Top of Supplied information

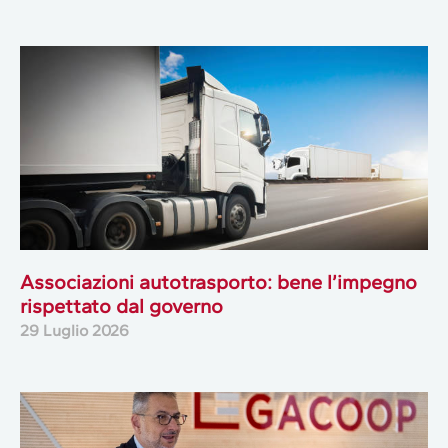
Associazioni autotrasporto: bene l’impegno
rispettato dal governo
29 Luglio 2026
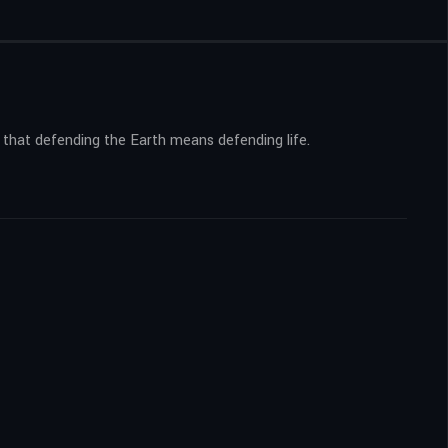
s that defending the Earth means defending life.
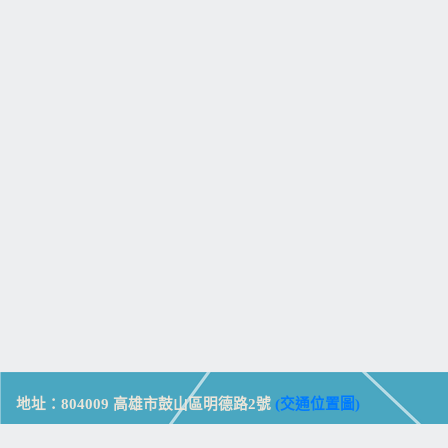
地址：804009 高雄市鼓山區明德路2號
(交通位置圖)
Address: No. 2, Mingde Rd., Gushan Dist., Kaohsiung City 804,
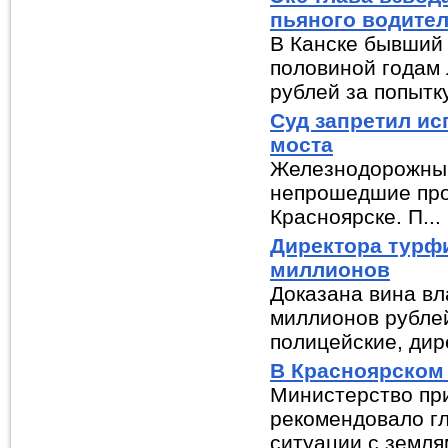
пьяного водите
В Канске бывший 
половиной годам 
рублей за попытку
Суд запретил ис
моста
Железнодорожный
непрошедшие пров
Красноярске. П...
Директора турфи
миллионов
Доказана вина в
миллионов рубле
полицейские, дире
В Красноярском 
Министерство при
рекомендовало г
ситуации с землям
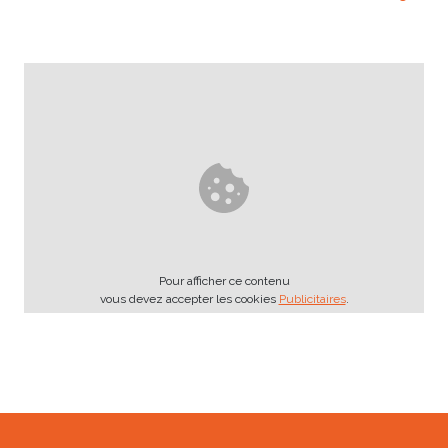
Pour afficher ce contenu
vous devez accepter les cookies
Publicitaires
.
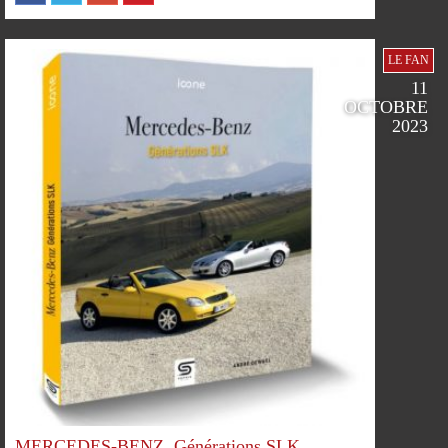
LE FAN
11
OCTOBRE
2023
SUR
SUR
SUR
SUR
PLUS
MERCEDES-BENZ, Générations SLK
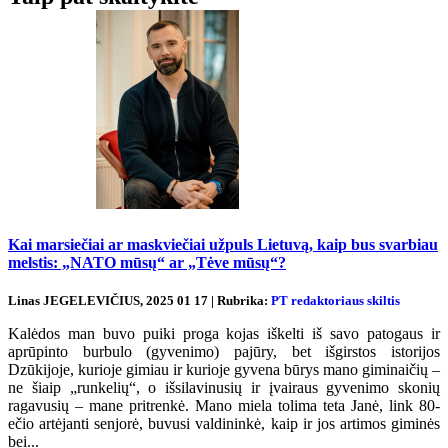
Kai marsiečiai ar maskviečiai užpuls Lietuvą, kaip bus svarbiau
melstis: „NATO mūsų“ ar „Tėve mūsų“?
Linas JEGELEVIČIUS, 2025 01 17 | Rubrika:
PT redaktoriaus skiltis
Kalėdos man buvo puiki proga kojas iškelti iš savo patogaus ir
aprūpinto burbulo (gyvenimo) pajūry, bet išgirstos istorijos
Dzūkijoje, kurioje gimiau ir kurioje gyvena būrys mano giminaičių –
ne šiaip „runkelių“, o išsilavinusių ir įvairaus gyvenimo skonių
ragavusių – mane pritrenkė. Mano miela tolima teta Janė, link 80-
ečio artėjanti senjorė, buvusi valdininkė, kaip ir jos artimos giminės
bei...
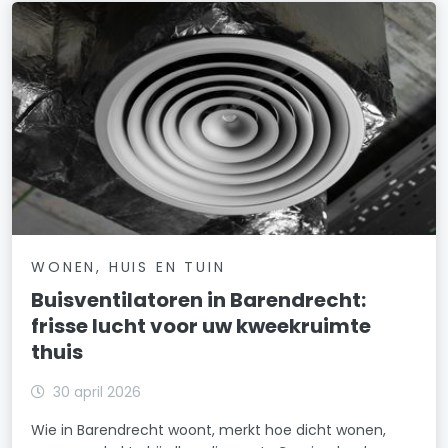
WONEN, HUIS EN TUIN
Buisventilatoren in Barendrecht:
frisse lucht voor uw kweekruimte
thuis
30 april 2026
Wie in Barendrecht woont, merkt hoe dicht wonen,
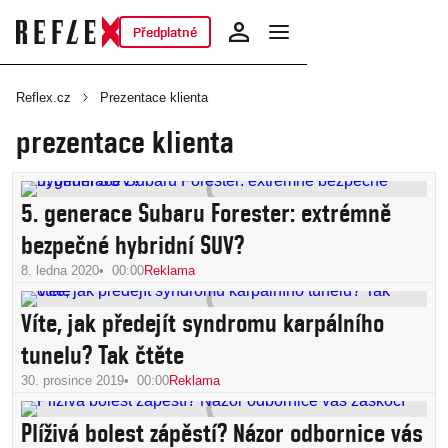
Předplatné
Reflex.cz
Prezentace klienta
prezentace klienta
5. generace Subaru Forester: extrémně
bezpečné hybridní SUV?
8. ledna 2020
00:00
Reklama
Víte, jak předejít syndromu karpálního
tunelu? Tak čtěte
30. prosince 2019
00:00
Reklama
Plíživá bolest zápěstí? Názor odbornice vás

Bottom of Supplied information

• Task instructions:
In the records above, which lines hold the string "Barendrecht"? Copy each one.

• Your solution:
Buisventilatoren in Barendrecht:
Wie in Barendrecht woont, merkt hoe dicht wonen,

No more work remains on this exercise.